Faut-il brûler Voltaire ? Non, évidemment. S’enrichir de ses lumières, critiquer ardemment ses côtés sombres, bref, développer son esprit critique, on y revient encore.
L’extrême droite et une part de la droite modérée exècrent le wokisme car le conservatisme têtu ne peut que s’opposer à ce qui prétend au progrès social.
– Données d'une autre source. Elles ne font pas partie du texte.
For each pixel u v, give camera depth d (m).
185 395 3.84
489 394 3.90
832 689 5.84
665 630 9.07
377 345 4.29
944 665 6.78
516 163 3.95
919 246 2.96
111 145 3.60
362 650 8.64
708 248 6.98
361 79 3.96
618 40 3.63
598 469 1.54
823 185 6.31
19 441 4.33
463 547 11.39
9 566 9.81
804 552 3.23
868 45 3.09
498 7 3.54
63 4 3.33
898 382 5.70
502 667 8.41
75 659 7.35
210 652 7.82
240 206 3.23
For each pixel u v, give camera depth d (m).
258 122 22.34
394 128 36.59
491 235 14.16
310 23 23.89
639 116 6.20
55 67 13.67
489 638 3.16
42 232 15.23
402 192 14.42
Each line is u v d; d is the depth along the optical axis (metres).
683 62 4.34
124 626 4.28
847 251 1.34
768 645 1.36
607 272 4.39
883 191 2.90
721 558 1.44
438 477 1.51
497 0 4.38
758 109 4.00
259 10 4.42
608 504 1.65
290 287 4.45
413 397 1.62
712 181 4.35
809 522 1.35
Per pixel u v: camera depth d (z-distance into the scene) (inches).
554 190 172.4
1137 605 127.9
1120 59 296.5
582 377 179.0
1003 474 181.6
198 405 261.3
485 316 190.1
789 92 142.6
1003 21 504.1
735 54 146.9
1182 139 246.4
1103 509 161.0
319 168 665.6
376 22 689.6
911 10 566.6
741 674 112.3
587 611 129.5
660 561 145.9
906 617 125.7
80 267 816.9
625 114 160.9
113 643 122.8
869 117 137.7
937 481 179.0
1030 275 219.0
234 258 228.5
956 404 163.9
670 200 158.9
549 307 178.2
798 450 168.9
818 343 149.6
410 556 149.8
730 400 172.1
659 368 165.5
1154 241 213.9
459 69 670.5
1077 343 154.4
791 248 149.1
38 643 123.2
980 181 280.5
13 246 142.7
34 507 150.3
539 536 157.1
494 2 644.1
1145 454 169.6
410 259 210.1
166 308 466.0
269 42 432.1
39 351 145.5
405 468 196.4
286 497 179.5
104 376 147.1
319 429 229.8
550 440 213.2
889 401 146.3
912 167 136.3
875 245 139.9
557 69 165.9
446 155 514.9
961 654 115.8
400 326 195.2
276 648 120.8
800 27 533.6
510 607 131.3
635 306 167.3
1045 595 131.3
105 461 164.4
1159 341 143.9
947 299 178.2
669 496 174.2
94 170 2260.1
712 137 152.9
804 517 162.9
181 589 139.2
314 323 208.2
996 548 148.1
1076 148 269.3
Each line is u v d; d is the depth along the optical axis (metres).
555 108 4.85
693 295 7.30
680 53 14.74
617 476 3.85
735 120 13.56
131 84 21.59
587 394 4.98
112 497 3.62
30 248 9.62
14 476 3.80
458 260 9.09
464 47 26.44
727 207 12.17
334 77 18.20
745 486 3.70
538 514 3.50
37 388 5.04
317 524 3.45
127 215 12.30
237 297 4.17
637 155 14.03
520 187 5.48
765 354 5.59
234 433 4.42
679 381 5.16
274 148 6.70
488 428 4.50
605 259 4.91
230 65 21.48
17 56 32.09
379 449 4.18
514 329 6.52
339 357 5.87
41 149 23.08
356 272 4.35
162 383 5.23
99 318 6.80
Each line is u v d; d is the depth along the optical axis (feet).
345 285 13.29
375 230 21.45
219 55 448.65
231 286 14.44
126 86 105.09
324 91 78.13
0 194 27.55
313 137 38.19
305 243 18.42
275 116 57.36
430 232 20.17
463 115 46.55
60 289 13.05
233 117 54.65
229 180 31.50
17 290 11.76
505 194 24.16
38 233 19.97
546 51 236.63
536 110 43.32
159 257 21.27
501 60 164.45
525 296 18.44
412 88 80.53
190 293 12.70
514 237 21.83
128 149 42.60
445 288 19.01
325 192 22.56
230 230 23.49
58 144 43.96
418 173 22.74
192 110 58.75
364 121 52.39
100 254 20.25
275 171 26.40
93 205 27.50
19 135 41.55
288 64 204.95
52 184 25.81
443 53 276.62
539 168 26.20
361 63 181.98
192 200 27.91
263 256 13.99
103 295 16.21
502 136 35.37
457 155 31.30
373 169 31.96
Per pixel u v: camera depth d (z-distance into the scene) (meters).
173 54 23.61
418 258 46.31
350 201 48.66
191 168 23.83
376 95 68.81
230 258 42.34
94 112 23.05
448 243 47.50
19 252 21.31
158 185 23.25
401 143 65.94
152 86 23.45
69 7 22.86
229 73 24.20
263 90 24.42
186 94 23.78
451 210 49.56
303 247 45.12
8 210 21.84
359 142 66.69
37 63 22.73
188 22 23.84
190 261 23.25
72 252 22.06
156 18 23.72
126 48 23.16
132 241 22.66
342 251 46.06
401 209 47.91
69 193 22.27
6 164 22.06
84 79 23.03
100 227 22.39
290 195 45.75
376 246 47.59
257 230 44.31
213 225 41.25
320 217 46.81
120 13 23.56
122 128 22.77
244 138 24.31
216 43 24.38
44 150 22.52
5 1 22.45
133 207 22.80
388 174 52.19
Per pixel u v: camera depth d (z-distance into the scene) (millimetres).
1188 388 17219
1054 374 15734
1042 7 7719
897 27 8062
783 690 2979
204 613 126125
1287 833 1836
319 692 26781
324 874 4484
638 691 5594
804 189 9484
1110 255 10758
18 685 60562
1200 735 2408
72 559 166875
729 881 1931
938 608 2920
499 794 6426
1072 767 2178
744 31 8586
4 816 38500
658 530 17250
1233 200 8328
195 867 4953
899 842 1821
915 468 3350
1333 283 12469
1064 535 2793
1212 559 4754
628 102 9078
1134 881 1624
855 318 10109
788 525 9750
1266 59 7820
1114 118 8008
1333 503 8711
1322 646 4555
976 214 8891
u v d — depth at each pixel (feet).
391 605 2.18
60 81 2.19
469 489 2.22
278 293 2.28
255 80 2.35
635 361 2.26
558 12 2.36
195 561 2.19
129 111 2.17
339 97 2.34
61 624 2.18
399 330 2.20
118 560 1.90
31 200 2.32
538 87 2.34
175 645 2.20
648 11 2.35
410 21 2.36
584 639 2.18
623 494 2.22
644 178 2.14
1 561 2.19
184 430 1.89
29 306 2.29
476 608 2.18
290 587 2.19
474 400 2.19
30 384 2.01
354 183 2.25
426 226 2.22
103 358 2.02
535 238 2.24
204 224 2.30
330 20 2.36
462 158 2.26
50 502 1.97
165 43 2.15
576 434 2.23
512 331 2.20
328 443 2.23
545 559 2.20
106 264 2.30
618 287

L’extrême gauche et une part de la gauche modérée encensent le wokisme, hypnotisées par l’affiche progressiste proposée par ce mouvement et ses influenceurs.
Déconstruire la culture occidentale relève de l’obscurantisme
S’il faut résister de toutes ses forces contre l’envahissement du wokisme, c’est pour refuser le simplisme de ses verdicts, pour lutter contre l’abandon de l’esprit républicain de notre société, pour refuser la censure, pour apprendre du passé afin de comprendre le présent et imaginer le futur.
La bien-pensance qui veut l’imposer se revendique du progressisme alors que chercher à détruire ou censurer des pans entiers de notre histoire, de notre culture, relève plutôt de l’obscurantisme en occultant les savoirs indispensables aux luttes contre les discriminations, toutes les discriminations.
Le wokisme est une déconstruction contre laquelle il faut se mobiliser.
Faisons lire Voyage au bout de la nuit tout en combattant l’antisémitisme de Céline.
Admirons les tableaux et aquarelles d’Emil Nolde tout en sachant qu’il était lui aussi profondément antisémite au point d’adhérer au parti nazi en 1934.
Refusons à la fois toutes les formes de discrimination et les nauséabondes approches de l’art dit « pur ».
Restons curieux, lucides, esthètes, humanistes et combatifs.